EL COCINERO DE LAS ESTRELLAS

EL  COCINERO
DE  LAS  ESTRELLAS

3er PREMIO IX Certamen de
RELATOS CORTOS 2006
“CIENCIA FICCIÓN”

LA AVENTURA DE ESCRIBIR
NERJA


Aquel hombre de un solo ojo y casi dos metros de alto, colocó ante mí el maletín, de un metal que no había visto antes, aunque bien pudiera ser aluminio. Yo le miré atónito, era su maletín de cuchillos. En mis tiempos un chef jamás prestaba sus cuchillos a nadie, y menos a un subordinado.
—No te hagas ilusiones, chaval. Quizá algún día tengas unas herramientas como éstas, si es que llegas a jefe de cocina, lo cual dudo mucho. Cuidado con estropeármelo, o sabrás lo duro que es tener un solo ojo. ¿Entendido?
Yo todavía no veía muy claro el motivo por el cual tenía que ir a buscar la carne. Se supone que mi trabajo está en la cocina, y no acarreando víveres. Armado de valor me animé a preguntar.
—Jefe, ¿por qué no lo hace el pinche? Yo tengo que preparar la salsa.
—¡Tú harás lo que yo te mande! ¿O prefieres que dé parte tuya al capitán? ¿Sabes lo agradable que es limpiar los cristales de la nave a velocidad luz-5?
A veces preferiría estar muerto, aunque trabajando en la cocina del Cacharro Galáctico, y con el tuerto de jefe, no creo que tarde mucho en estarlo.
El chef abrió por fin su maletín y me dio el cuchillo de despiece; una enorme empuñadura que bien pudiera coger con ambas manos, aunque realmente se utiliza con la derecha. Estaba fabricado a medida. A la de la mano del chef, claro.
Nunca me gustaron los cuchillos láser. Donde se ponga una buena hoja de acero… que se quiten los flujos de fotones.
Mientras caminaba por los casi infinitos corredores de la nave recordaba cómo había llegado hasta ella…
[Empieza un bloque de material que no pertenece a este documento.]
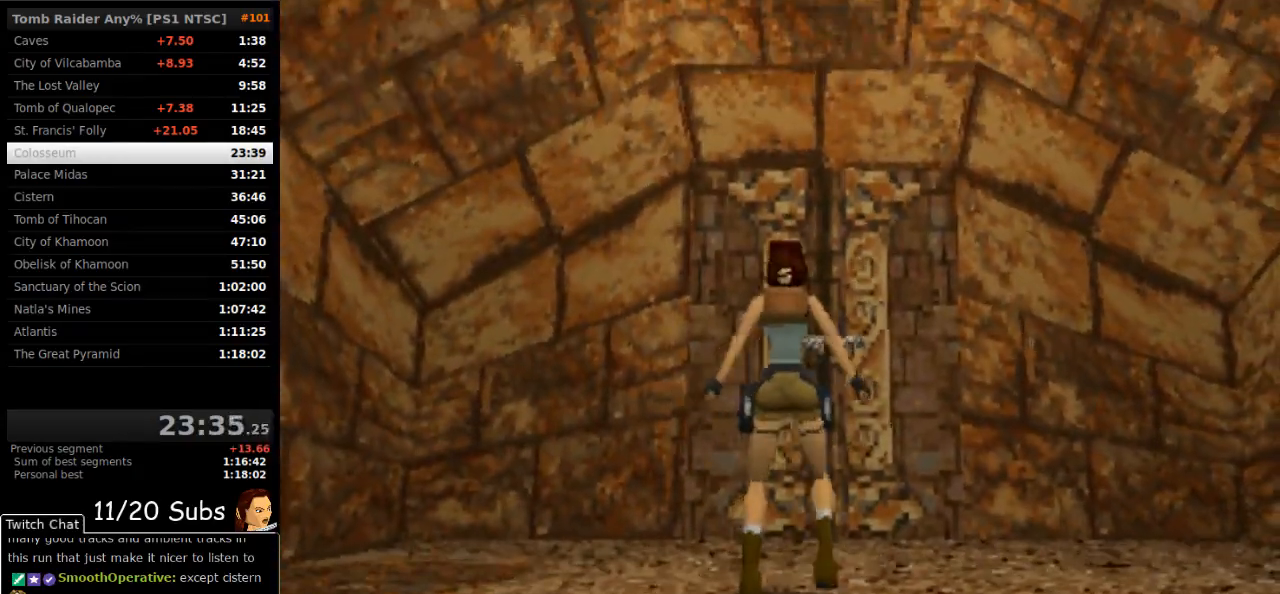
{"dt_ms": 500, "buttons": ["CROSS", "DPAD_LEFT"], "right_stick": "center", "events": [[17, "DPAD_RIGHT", "down"], [317, "CROSS", "down"], [317, "DPAD_RIGHT", "up"], [350, "DPAD_LEFT", "down"], [350, "DPAD_UP", "up"]]}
Yo era empleado de una multinacional dedicada a la manipulación y distribución de productos congelados del siglo XXI. Como otros muchos, me contrataban a tiempo parcial para sellar y almacenar los contenedores en las mega-cámaras de congelación. Un día, tratando de cerrar uno de ellos, caí en su interior perdiendo el conocimiento. Alguien debió terminar mi tarea sin percatarse que yo estaba dentro, y así pasé congelado más de dos siglos. Aquel contenedor nunca salió del almacén de congelación puesto que la ficha de destino no fue entregada; estaba conmigo allí dentro.
Finalmente lo donaron a la armada estelar, con toda seguridad para utilizar su contenido como abono o alimento de ganado. En los congeladores del ejército pasé otros noventa años, hasta que mi helada tumba embarcó en el Cacharro Galáctico, un transporte de ataque y apoyo logístico.
Al examinar su contenido alguien reparó en mí, y el oficial de guardia decidió descongelarme en lugar de triturarme con el resto de la mercancía.
Según las leyes del espacio, que se remontan a tiempo de los piratas marinos, soy un polizón. Como tal, o era arrojado por la borda, o trabajaba a bordo para pagar el pasaje. Afortunadamente el capitán resultó un poco más humanitario que aquellos piratas, y pasé a ser propiedad de la armada. Sin voz ni voto. Ni voluntad. Oficialmente no existo, ya que debería haber muerto hace trescientos años o más. Nadie me echaría de menos.
La solución al dilema era fácil; trabaja y procura no meter la pata.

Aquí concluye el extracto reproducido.